(Collected data)

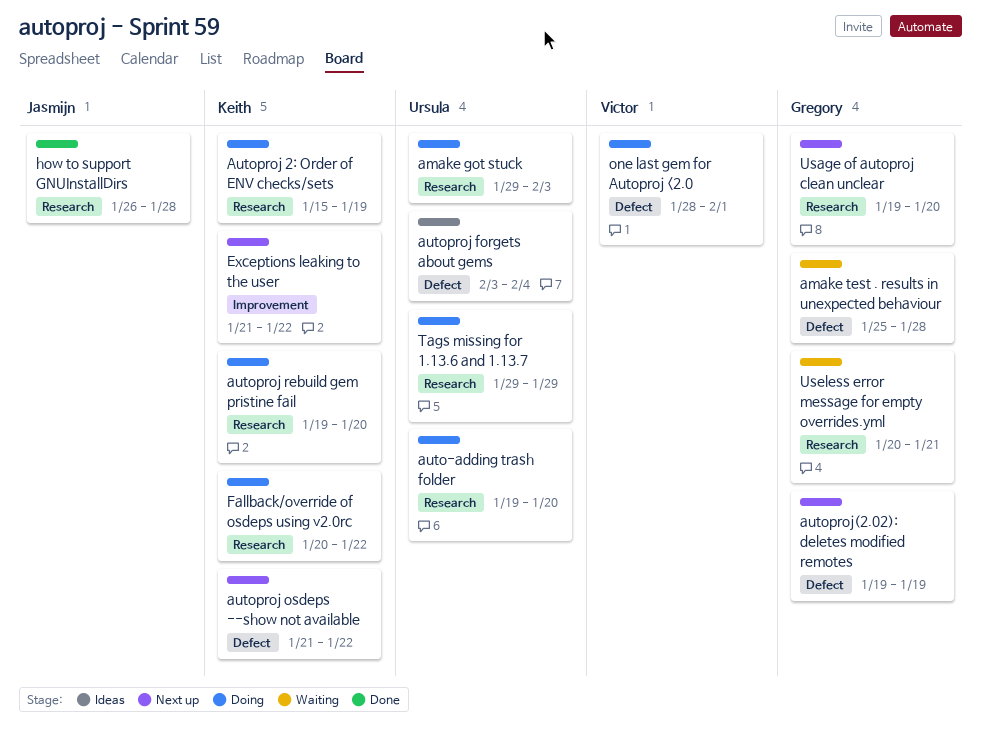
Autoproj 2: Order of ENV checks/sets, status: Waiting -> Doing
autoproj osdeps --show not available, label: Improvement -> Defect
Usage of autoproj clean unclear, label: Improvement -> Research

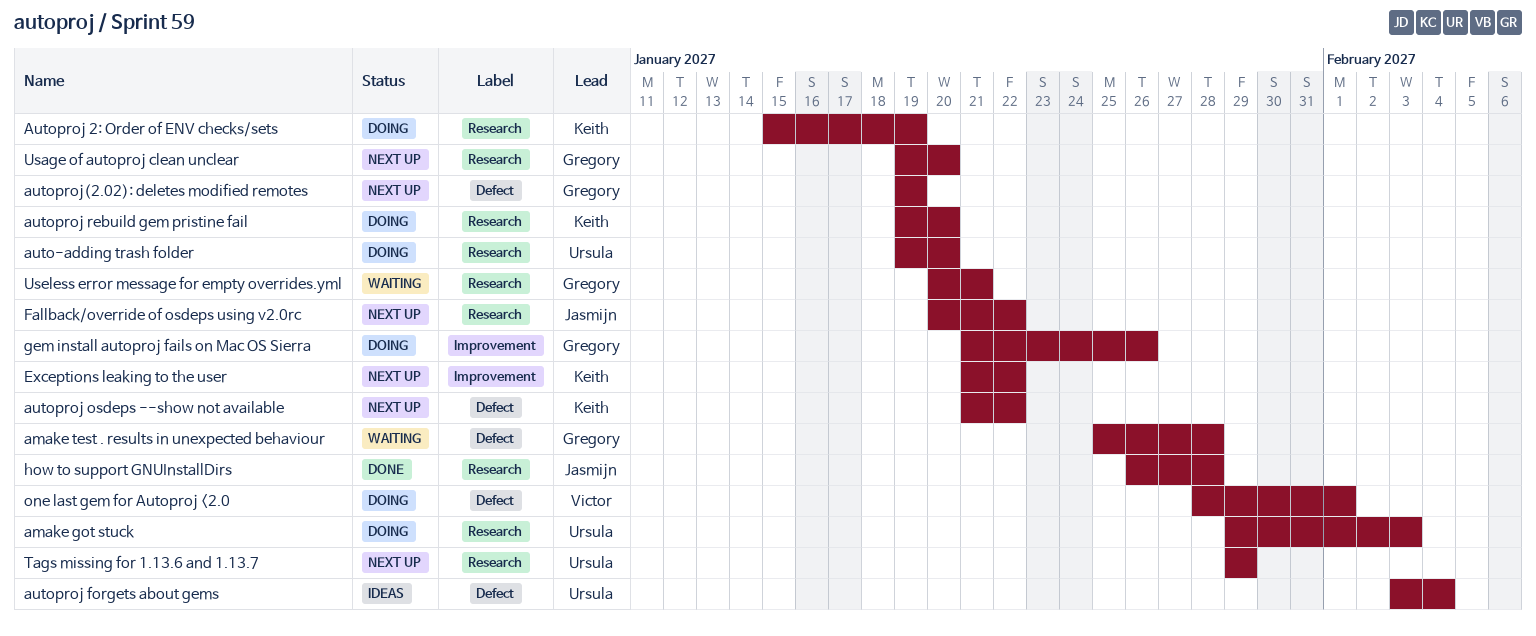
Fallback/override of osdeps using v2.0rc, status: Doing -> Next up
Fallback/override of osdeps using v2.0rc, owner: Keith -> Jasmijn
gem install autoproj fails on Mac OS Sierra: none -> present
Tags missing for 1.13.6 and 1.13.7, status: Doing -> Next up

[WORK TASK]: The records above are to be repeated exactly, apart from their pictures.

[RESPONSE TO THIS EXERCISE]:
Autoproj 2: Order of ENV checks/sets, status: Waiting -> Doing
autoproj osdeps --show not available, label: Improvement -> Defect
Usage of autoproj clean unclear, label: Improvement -> Research

Fallback/override of osdeps using v2.0rc, status: Doing -> Next up
Fallback/override of osdeps using v2.0rc, owner: Keith -> Jasmijn
gem install autoproj fails on Mac OS Sierra: none -> present
Tags missing for 1.13.6 and 1.13.7, status: Doing -> Next up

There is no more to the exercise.